Behind the celebrity glow, one can hide not only an immeasurable pride, but also a blood-stained past. ‘Café Marylin‘ is the x-ray of such an artist’s portrait, which virulently demystifies the idols of moviegoers to bring human misery to light. András Reszeli-Soós’ short film is not necessarily a social critique but rather a subtle attack on how the spotlight alters the perception of art consumers. Thus, the project brings together two characters – the idol and the fan – whose meeting gradually reveals more and more sensitive and tense layers. In the end, everything degenerates into an extreme, slow-burn psychological confrontation, taken by the almost theatrical convention of the script to a highly refined discursive level. As in an Ibsenian play, the dialogue between the two men gradually reveals increasingly dark fragments of the main star’s past so that, eventually, those mistakes are redeemed, according to the principles of a Greek tragedy, by the main actor’s final „exit stage left.”

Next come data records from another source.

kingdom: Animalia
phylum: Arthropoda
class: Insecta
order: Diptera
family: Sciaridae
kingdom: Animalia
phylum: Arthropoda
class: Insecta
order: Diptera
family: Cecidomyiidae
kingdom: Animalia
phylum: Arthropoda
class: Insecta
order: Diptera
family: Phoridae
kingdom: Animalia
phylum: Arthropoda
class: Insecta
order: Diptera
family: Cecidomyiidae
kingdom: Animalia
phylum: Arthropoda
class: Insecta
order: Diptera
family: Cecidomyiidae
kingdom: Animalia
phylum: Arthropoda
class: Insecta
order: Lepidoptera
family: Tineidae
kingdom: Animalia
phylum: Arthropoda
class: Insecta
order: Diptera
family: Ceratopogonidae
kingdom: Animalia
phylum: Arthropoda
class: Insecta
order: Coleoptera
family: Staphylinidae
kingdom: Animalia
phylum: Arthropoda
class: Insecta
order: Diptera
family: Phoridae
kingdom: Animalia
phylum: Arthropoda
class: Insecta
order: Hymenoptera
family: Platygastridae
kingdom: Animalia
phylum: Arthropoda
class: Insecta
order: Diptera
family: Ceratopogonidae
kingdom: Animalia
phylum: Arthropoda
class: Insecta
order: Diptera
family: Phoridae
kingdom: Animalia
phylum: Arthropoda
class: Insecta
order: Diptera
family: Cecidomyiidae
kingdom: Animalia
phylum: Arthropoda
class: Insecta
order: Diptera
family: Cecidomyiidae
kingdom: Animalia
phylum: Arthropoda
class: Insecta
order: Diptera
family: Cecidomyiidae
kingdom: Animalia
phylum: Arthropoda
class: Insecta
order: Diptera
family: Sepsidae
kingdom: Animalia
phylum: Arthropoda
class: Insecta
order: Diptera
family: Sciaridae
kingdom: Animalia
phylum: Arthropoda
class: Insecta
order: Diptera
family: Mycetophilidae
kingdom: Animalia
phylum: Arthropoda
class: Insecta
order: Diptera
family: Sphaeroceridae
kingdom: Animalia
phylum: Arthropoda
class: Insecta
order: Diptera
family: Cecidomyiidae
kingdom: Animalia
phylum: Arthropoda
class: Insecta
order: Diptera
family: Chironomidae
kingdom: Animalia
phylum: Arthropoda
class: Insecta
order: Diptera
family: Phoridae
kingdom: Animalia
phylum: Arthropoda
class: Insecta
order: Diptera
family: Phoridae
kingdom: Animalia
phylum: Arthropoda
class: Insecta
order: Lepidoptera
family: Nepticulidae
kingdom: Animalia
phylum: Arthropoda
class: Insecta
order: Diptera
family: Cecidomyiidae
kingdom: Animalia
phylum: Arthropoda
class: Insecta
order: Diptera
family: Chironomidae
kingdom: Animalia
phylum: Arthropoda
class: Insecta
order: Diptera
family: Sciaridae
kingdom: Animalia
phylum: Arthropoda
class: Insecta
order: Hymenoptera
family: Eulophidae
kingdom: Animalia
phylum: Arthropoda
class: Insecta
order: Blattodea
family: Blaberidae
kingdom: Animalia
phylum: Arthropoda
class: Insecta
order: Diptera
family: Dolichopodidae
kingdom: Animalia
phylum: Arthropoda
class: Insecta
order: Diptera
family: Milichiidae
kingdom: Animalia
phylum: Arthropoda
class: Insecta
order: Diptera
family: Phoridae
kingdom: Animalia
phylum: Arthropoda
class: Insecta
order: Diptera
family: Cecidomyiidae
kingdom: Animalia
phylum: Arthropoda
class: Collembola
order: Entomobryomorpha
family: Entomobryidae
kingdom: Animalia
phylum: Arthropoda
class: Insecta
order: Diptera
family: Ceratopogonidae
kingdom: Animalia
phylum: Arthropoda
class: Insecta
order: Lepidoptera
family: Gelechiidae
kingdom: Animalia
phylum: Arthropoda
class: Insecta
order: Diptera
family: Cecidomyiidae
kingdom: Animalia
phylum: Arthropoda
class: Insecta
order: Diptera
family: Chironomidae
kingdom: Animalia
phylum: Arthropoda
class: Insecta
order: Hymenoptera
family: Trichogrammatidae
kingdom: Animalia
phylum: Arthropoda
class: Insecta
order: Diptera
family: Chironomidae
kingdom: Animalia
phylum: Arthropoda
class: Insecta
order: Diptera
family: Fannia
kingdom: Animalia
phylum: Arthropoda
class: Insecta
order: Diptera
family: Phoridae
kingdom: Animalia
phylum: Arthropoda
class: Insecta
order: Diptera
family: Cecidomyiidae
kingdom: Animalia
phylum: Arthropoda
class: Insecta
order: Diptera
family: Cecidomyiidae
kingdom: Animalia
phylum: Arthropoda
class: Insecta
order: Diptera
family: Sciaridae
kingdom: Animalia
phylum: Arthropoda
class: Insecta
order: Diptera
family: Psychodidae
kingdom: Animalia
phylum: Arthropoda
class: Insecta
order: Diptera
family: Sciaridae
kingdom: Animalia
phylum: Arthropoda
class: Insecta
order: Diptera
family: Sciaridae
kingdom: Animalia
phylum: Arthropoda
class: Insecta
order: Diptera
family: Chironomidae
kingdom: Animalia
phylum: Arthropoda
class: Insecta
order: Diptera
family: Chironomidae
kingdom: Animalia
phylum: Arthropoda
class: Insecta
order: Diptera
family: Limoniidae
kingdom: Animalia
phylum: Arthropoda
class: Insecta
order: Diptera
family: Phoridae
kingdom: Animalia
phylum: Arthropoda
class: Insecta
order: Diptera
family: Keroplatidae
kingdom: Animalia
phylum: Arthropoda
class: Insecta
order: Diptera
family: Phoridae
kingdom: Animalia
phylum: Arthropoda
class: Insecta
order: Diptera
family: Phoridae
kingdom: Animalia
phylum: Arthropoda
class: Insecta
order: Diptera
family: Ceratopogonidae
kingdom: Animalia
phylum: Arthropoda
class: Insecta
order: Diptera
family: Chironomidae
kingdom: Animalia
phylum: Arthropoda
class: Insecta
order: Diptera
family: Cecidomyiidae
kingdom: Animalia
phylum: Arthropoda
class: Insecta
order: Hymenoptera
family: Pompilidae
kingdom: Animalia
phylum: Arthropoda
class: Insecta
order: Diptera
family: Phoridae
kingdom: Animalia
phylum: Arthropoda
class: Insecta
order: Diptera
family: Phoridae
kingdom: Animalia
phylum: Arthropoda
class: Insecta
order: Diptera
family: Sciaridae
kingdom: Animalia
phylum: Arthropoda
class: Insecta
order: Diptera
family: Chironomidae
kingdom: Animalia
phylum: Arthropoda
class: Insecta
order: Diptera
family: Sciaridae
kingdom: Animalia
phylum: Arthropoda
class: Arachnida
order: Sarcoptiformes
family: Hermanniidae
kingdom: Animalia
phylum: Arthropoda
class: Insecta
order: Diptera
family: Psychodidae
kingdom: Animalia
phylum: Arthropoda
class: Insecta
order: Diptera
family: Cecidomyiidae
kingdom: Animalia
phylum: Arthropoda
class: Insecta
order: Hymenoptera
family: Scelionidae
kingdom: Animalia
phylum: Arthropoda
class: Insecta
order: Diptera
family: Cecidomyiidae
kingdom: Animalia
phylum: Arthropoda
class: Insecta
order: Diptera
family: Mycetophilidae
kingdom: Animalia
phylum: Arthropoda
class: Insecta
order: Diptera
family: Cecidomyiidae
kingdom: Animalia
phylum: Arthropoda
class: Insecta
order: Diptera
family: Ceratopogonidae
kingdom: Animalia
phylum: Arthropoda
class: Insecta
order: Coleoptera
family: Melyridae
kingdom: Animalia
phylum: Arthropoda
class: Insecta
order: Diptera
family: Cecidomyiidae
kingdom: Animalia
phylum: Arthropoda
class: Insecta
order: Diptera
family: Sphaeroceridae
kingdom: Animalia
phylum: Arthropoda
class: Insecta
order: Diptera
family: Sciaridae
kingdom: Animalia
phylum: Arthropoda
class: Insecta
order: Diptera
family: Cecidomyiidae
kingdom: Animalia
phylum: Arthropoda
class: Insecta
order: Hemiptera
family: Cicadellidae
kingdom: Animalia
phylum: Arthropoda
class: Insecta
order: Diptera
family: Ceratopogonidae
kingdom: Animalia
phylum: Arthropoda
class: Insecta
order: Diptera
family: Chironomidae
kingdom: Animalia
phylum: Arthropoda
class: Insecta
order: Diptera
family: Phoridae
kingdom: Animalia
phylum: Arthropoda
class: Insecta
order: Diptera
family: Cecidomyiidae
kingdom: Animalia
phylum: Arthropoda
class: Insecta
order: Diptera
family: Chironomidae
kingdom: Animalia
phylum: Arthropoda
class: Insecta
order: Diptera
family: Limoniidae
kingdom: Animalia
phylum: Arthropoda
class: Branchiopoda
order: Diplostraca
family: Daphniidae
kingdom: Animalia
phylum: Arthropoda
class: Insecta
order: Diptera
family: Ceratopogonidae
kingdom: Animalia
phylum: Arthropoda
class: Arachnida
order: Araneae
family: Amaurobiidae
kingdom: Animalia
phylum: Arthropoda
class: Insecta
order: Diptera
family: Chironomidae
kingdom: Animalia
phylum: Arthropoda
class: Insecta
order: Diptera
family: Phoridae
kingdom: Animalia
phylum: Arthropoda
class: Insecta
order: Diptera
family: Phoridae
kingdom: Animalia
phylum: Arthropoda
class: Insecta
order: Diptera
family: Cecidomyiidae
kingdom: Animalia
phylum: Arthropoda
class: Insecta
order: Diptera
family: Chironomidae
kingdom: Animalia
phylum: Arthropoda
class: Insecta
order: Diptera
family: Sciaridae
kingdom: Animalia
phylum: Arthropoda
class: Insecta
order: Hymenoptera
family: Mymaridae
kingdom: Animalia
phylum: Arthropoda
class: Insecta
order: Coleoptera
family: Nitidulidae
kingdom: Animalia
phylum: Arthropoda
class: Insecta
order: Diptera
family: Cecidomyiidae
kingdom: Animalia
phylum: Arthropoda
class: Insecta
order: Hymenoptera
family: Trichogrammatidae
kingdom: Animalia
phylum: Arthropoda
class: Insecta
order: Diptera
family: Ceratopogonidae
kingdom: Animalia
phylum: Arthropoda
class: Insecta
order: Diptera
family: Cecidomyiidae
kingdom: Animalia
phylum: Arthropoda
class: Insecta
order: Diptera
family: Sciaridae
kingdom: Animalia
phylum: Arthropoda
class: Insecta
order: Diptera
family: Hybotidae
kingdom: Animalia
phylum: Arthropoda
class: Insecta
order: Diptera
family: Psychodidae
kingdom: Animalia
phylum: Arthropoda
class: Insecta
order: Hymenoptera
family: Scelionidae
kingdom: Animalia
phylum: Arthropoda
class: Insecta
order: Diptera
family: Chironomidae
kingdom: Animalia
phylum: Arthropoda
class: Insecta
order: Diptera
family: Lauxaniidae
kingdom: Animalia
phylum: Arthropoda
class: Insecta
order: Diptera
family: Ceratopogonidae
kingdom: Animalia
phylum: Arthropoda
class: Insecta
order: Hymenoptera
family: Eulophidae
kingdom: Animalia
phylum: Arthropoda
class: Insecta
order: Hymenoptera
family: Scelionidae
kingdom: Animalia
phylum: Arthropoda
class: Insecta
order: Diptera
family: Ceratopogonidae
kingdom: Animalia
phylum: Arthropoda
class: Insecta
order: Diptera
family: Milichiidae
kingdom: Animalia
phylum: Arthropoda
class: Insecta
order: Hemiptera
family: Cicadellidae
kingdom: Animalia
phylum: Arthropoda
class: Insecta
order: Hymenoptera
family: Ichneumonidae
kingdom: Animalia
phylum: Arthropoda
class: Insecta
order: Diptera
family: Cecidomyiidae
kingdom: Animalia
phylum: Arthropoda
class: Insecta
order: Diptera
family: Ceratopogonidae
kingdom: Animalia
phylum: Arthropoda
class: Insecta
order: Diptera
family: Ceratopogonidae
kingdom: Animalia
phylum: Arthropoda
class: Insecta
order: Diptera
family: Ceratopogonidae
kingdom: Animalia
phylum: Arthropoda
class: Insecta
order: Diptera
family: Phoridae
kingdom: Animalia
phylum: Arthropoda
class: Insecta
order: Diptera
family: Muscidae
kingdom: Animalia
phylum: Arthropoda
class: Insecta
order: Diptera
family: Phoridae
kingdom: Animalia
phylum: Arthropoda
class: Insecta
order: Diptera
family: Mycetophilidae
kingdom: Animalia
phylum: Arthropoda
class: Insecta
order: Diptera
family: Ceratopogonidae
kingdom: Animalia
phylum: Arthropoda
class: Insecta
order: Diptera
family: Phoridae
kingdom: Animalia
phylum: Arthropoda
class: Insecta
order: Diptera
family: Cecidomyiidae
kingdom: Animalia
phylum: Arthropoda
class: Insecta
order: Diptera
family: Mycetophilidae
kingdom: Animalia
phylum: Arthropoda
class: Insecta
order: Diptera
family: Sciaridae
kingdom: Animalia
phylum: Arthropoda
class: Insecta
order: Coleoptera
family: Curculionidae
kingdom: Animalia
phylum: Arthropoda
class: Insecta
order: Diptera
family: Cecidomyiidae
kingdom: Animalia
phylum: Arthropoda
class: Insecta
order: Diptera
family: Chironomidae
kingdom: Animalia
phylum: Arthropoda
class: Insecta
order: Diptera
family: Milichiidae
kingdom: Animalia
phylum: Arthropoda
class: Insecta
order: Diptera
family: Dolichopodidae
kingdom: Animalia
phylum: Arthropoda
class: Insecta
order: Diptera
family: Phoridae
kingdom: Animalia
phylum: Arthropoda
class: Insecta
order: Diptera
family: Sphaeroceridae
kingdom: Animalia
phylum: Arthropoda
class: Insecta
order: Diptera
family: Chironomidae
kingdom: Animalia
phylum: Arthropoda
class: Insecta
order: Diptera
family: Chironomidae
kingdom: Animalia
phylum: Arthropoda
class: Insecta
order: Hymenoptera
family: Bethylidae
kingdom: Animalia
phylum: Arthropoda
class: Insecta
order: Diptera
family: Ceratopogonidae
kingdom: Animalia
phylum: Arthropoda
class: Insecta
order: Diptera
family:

Starting from the pretext of the doppelgänger, the short film depicts the meeting between an actor famous for his voice behind some popular movie characters and a fan who seems to possess a very similar voice. But, when the star sees in his “double” a potential competitor, but also a threat that could compromise his “uniqueness,” he realizes that things can get out of his control. The pattern is repeated according to the established formula: the double becomes his nemesis.
András Reszeli-Soós chooses an extremely psychologically consistent narrative concept, preferring to let the text and the two actors do their magic. Thus, the aesthetic he adopts is “transparent,” lacking emphasis, with minimal interventions, but with editing that supports the dramatic progression. This stylistic choice fits perfectly since any additional ornament could compromise the objectivity of the camera’s eye that gradually reveals the intentions of the two characters. Everything seems a game of appearances in which we can no longer discern concrete reality from theatricality, as in a psychodrama where the central participant erases the boundary between convention and discursive authenticity. Despite its apparent compositional simplicity, ‘Café Marylin’ is a complex short film that we are happy to award in our festival.